The rupee has gone nowhere in the last couple of weeks. It is stuck in a narrow range between 64.70 and 65.22. It closed at 64.93 on Wednesday. Neither domestic macro economic data nor the strength in the US dollar managed to move the rupee.
On the domestic front, trade data was the only major data release in the past two weeks. Although the trade deficit narrowed to $10.48 billion in September from a deficit of $12.48 billion a month ago and $14.47 a year ago, fall in exports remains a worry. It is also over-shadowing the positive impact of the sharp fall in energy prices, that has dragged imports lower. India’s exports tumbled for the 10th consecutive month on a year-on-year (y-o-y) basis. Exports in September fell 24 per cent (y-o-y) to $21.85 billion. For the coming week, the Nikkei India Purchasing Managers’ Index (PMI) number on Monday is a key data to watch on the domestic front.

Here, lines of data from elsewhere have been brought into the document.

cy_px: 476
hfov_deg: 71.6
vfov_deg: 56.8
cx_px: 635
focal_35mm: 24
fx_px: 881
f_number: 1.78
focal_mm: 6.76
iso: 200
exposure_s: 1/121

The rupee also remained insulated from the strong surge in the dollar. The European Central Bank hinting at a fresh stimulus made the dollar index (96.75) move above its important resistance at 96 in the past week. Whether the dollar will continue its surge or reverse lower will depend on the outcome of the US Federal Reserve meeting. The same could be a trigger to make the rupee move out of its current range too.
Rupee outlook The immediate outlook for the rupee is unclear. The currency will need to make a strong breakout on either side of its current 64.70-65.22 range to provide give us a clue about its intentions.

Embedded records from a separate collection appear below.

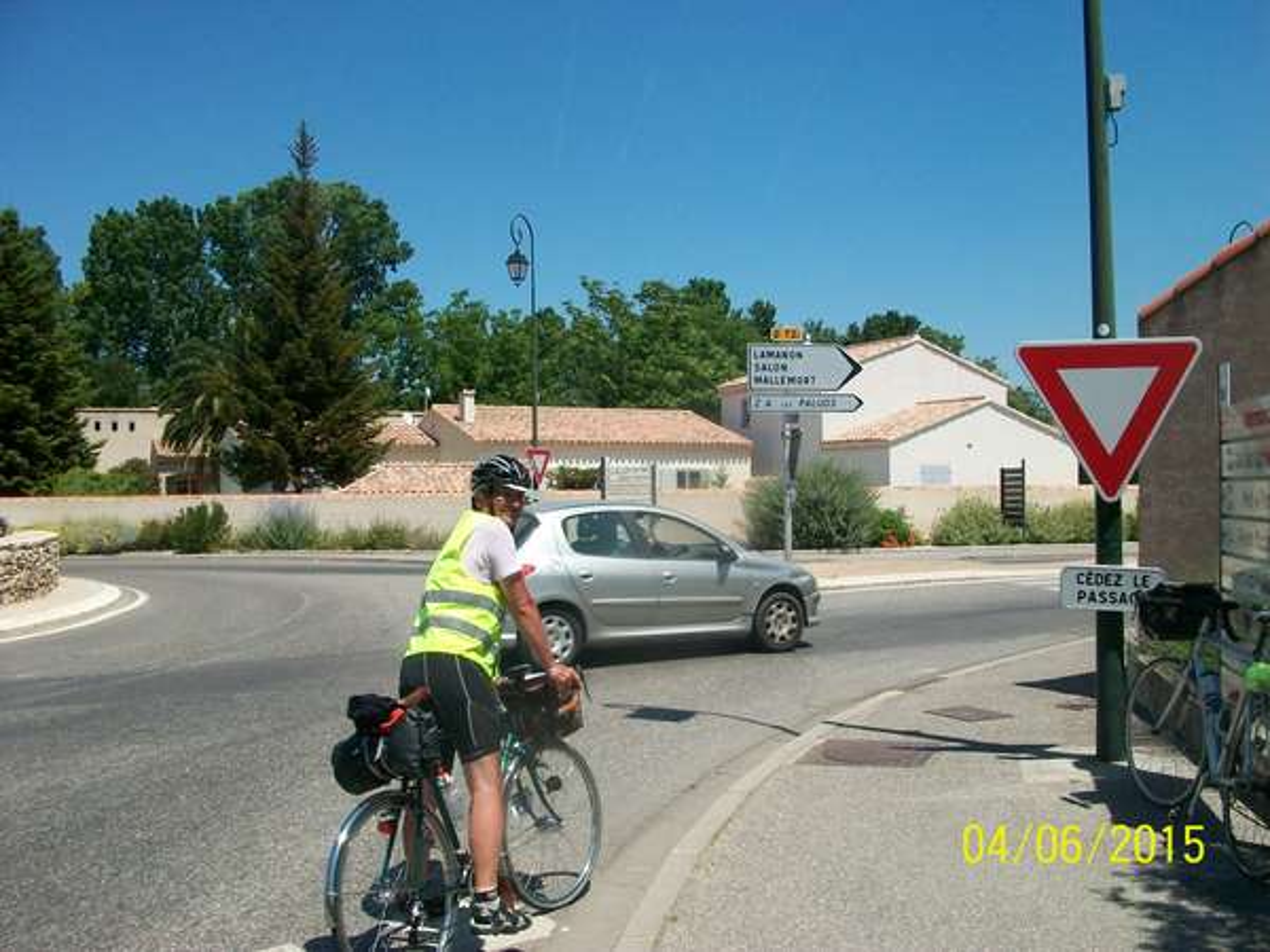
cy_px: 476
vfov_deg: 41.8
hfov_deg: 54.0
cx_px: 635
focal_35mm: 34
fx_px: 1247
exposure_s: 1/500
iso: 80
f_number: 5.5
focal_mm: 5.7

The presence of the 100-day moving average at 64.81 and the 21-week moving average at 64.77 forms a strong resistance level for the rupee around the upper end of the current range. This leaves open the danger of a decline below 65.22 in the coming days. Such a fall will take the rupee lower to 65.5 initially and then to 65.70 thereafter.

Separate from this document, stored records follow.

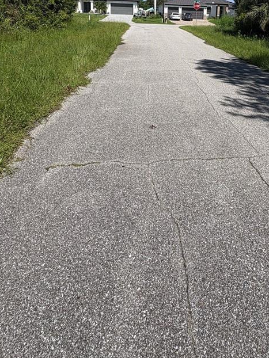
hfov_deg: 50.4
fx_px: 280
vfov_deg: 58.5
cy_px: 55
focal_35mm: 27
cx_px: 180
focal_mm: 2.22
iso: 50
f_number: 2.2
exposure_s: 1/2985
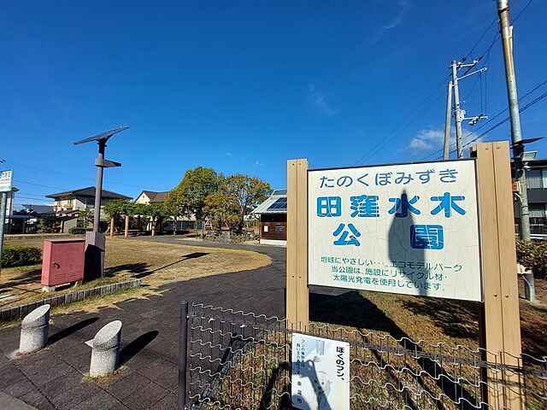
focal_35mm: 13
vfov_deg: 89.9
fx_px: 205
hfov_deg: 106.2
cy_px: 205
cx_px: 274
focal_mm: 1.74
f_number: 2.2
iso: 50
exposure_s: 1/2666
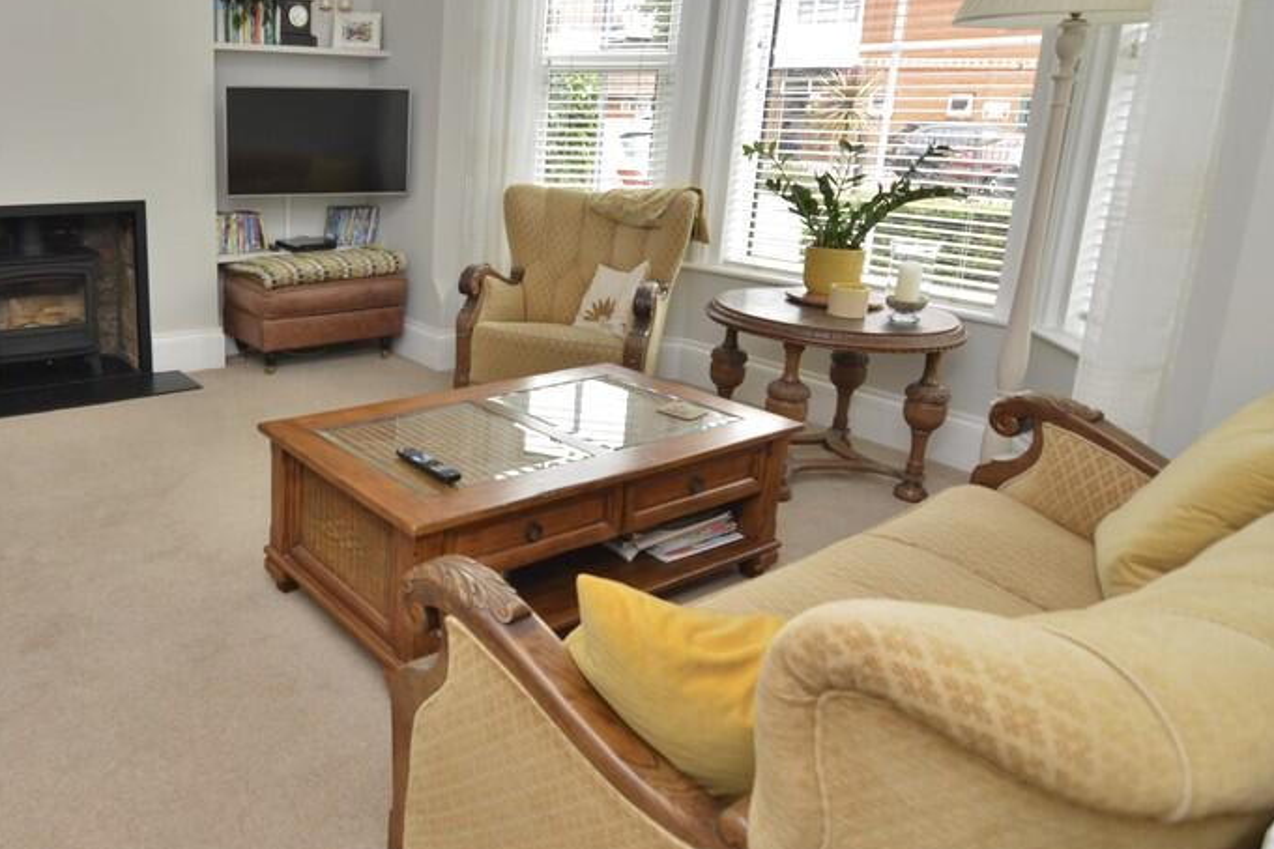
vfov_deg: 51.2
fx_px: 876
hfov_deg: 67.6
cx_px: 324
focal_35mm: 25
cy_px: 314
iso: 450
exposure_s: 1/60
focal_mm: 11
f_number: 4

On the other hand, the rupee will gain strength only if it manages to surpass the resistance at 64.70. On the charts, the chances of this happening appear bleak unless the US Federal Reserve hints at a rate cut only next year. The upside target for the short term on a break above 64.70 will be 64.50 and 64.30.
The upside could be capped at the key 64.00-63.80 medium-term resistance zone. A break above this resistance zone looks unlikely. A reversal from here will increase the danger of a revisit of 66 or lower levels over the medium term.